In fairness, the show does air at 11:30 p.m. on Sunday nights in Cartoon Network’s “adult swim” block, and it airs new episodes infrequently. But over the course of three seasons, since 2013, the show has become the top comedy among millennials. It’s by no means a sleeper hit.

Why are fans so intense about it?

To some extent, that’s just the nature of every fandom on the web. Being in a fandom is sort of like being part of an inside joke: You and your friends spend a lot of time together talking about the same thing and dissecting it — whether it’s Doctor Who, the Marvel movies, My Little Pony, Justin Bieber, or One Direction. The close-knit communities that emerge can make the object of fandom feel niche, even if it isn’t really.

Harnessing fandoms can mean big business for Hollywood, because it means a sustained audience, even between full releases. Examples include: Marvel fans who want to see every movie and speculate about new one; gamers who get mad about patches and content-altering software updates; Steven Universe fans who channel their own energy into fan art and deep-dive analysis; Riverdale fans who try to answer the question, “What if Archie from the comics was hot?” Many of these properties also have heavy social-media operations to keep the wheels spinning eternally.

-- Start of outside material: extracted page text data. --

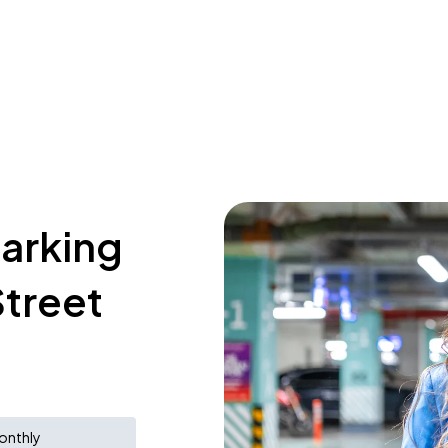
parking
treet
onthly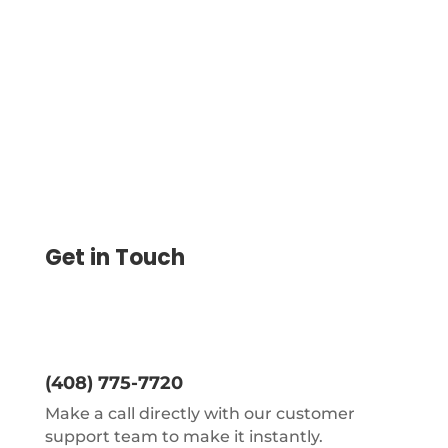
Office. Save Up to 80% Vs. No Special
Hardware Needed.
Get in Touch
(408) 775-7720
Make a call directly with our customer
support team to make it instantly.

The continual problem is that as fans become more enmeshed in a property, they begin to feel a sense of ownership over it — they’ve invested hours of their time discussing it with friends and promoting it on social media, after all — and that can lead to tension between a show’s actual owners — its creators and the studios that make it — and its fans. Don’t like how a character was written, or don’t like the narrative direction? You can yell at the creators and writers and artists on Twitter. You can launch Change.org petitions and boycott advertisers. At some point, fans stop feeling like a reward for doing your creative job and start feeling like a punishment for making art at all. For Rick and Morty, that happened earlier this year when fans on Twitter started harassing female writers on the show, objecting to episodes that they had scripted. Roiland and Harmon were quick to denounce the online rage, but rabid fandom had already taken its toll.

We haven’t even gotten to McDonald’s yet.

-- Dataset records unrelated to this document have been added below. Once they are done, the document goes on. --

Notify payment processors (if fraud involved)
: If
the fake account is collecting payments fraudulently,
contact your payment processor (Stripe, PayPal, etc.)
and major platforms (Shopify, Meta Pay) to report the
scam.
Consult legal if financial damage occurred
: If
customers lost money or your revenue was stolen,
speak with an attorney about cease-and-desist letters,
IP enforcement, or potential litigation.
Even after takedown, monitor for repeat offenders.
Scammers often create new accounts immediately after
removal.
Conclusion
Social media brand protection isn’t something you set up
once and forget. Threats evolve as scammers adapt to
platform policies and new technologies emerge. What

Noting the intensity of the fandom, and the buying power that always accompanies that intensity, McDonald’s held an event last weekend offering Szechuan sauce in stores. Unfortunately, the burger joint severely underestimated demand, and quickly ran out of supply. This led to hordes of angry millennials yelling at the company on social media and at fast-food workers in person. I had some fun on Sunday searching through Snapchat to find videos of crowds lined up outside of McDonald’s, and in a few cases, fans paying triple-digit sums for a better place in line.

To make things more complicated, the promotional stunt was not done in collaboration with Adult Swim in any way. The labeling on the Szechuan sauce — which, again, is literally just chicken-nugget dipping sauce — was reminiscent of the show without explicitly invoking it. As a result, fans got mad at Roiland and Harmon for something that they had nothing to do with.

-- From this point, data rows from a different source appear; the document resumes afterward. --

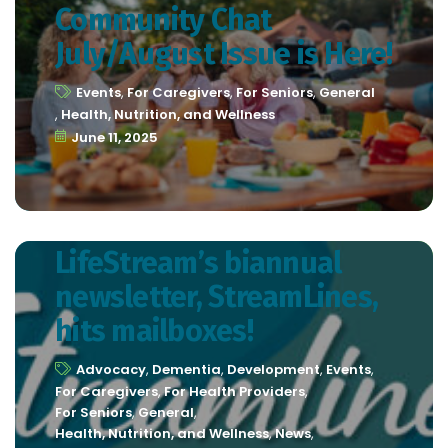
Community Chat
July/August Issue is Here!
Events
,
For Caregivers
,
For Seniors
,
General
,
Health, Nutrition, and Wellness
June 11, 2025
LifeStream’s biannual
newsletter, StreamLines,
hits mailboxes!
Advocacy
,
Dementia
,
Development
,
Events
,
For Caregivers
,
For Health Providers
,
For Seniors
,
General
,
Health, Nutrition, and Wellness
,
News
,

Is this type of fan behavior new?

Nope! Anyone who has tracked a fandom like Doctor Who’s or My Little Pony’s has seen this exact scenario play out dozens of times — burgeoning fandom that grows into elitism, that then flips into meta-criticism, culminating in a disastrous offline event.

And in the end, the fans learned that basic-cable animated sitcoms and global fast-food corporations owe them nothing and that they are entitled to nothing?

No. After a day of sustained online anger, the McDonald’s Twitter account announced that the company was going to make more Szechuan sauce and try again. In effect, the company decided to reward the mob hassling their low-wage workers by doing this ill-conceived stunt all over again. Angry babies will get their goopy nugget sauce.

What did we learn?

If you’re part of a fandom, chill out! If you’re a global corporation, pandering to said fandom can be a third rail. If you’re part of neither but are reading this, you’ve learned that the internet has turned many people’s brains into mush.